» Source extract
═══

  8. Pageant Mom says:

    >Oh yeah, I got that phone call from Grandma when my 4yr old started singing “doncha wish ya girlfwen was wong wike me, doncha wish ya girlfwen was a fweek wike me, oh yeah, doncha…” No more late nite dj parties for YOU young lady…

  9. bunchkin says:

    >At least it was “shoot the bad guys”. It could have been “shoot the charity workers” or “shoot the endangered species” Look for a bright side, right?

  10. Lady M says:

    >You can turn over some of the writing duties to Baby any day now!

  11. doow says:

    >Dammit, Bunchkin climbed inside my head and stole my comment. Nevertheless, I still think you should look on the bright side – Baby wants to shoot the bad guys, not the good guys.Stay on the right side of the law (and Baby) and you’ll be fine.

  12. Janean says:

    >ROFL!At least I know I’m not the only one who has to hide under the pew at church when the boy starts talking about alien heads exploding while on the stage for “Children’s Moment”. Reading the comments was almost as entertaining as the post. Thanks for the giggle!

  13. Mooselet says:

    >Just tell the teachers that Quackwees taught it to her.My 3 year old walks around saying “Oh dammit,”if something doesn’t go her way. I try to get her not to say it, but it sounds too cute coming from her little mouth, especially with her hands on her hips.

  14. Katkat says:

    >My son has taken to saying that he is going to get Superman to kick people arse’s if anyone bothers him. Kids are fun.

  15. Crankmama says:

    >Ahhh yes…. the joys of having odd (but BRILLIANT) children…

  16. ang says:

    >I have a first grader who I wonder what his teacher probably thinks of us. Sometimes he just pops out a southpark cartman quote like respect my authority. I swear I dont let him watch he hears it I guess when we are. !
═══
» Extracted data entries

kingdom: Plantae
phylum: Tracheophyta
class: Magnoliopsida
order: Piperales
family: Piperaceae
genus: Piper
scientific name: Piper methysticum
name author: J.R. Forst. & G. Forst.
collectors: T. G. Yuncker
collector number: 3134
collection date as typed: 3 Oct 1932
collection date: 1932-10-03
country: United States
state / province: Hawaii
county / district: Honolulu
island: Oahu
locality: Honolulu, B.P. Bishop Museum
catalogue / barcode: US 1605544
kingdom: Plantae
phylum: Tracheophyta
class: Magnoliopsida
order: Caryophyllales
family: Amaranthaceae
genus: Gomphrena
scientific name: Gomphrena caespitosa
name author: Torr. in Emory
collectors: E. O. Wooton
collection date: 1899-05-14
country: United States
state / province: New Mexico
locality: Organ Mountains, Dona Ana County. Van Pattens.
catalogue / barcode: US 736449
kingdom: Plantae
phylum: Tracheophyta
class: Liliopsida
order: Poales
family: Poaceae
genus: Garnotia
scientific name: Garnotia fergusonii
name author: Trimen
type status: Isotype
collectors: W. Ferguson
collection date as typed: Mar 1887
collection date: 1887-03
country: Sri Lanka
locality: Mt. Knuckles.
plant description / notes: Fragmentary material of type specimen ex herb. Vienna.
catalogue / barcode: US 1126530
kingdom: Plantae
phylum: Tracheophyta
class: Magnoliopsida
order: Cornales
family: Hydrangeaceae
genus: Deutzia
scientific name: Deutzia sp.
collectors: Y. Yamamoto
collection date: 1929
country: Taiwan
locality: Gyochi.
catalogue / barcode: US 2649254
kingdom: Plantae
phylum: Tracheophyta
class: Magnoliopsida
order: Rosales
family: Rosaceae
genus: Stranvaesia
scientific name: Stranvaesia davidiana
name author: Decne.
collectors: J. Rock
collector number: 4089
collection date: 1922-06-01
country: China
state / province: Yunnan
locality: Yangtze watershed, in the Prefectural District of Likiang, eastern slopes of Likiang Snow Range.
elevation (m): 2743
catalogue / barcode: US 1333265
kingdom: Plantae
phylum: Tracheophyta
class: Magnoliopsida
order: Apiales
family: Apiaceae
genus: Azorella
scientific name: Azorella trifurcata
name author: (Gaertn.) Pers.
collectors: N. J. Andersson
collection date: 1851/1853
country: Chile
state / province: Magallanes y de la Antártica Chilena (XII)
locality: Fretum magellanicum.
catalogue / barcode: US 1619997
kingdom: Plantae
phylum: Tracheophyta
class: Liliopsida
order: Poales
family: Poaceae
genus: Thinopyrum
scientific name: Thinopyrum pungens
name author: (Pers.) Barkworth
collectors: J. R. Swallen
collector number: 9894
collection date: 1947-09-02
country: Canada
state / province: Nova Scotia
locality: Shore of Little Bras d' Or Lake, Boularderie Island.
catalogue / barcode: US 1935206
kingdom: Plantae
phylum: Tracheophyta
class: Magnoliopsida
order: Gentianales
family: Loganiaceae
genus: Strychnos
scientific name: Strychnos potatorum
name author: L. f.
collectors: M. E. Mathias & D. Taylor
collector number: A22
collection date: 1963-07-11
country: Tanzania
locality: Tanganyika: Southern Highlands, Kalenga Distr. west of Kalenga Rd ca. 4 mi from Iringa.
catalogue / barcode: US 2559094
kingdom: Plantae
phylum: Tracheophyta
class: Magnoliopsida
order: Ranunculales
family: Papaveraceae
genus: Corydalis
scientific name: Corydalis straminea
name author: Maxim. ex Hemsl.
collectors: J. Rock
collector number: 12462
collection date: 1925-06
═══
» Exercise 1
Using the comment thread above, decide whether each statement agrees with it: (a) Mooselet's 3-year-old says "Oh dammit" when things don't go her way; (b) Katkat's son threatens to get Batman after anyone who bothers him; (c) Pageant Mom got a phone call from an aunt about her child's singing. Give yes or no for each, with the deciding words quoted.
» Exercise 2
Duplicate a section of the comment thread, starting with "8. Pageant Mom" and going on through "any day now!".

» Worked solution 1
(a) Yes: "My 3 year old walks around saying “Oh dammit,”if something doesn’t go her way."
(b) No: "he is going to get Superman to kick people arse’s if anyone bothers him."
(c) No: "I got that phone call from Grandma when my 4yr old started singing."

» Worked solution 2
8. Pageant Mom says:

    >Oh yeah, I got that phone call from Grandma when my 4yr old started singing “doncha wish ya girlfwen was wong wike me, doncha wish ya girlfwen was a fweek wike me, oh yeah, doncha…” No more late nite dj parties for YOU young lady…

  9. bunchkin says:

    >At least it was “shoot the bad guys”. It could have been “shoot the charity workers” or “shoot the endangered species” Look for a bright side, right?

  10. Lady M says:

    >You can turn over some of the writing duties to Baby any day now!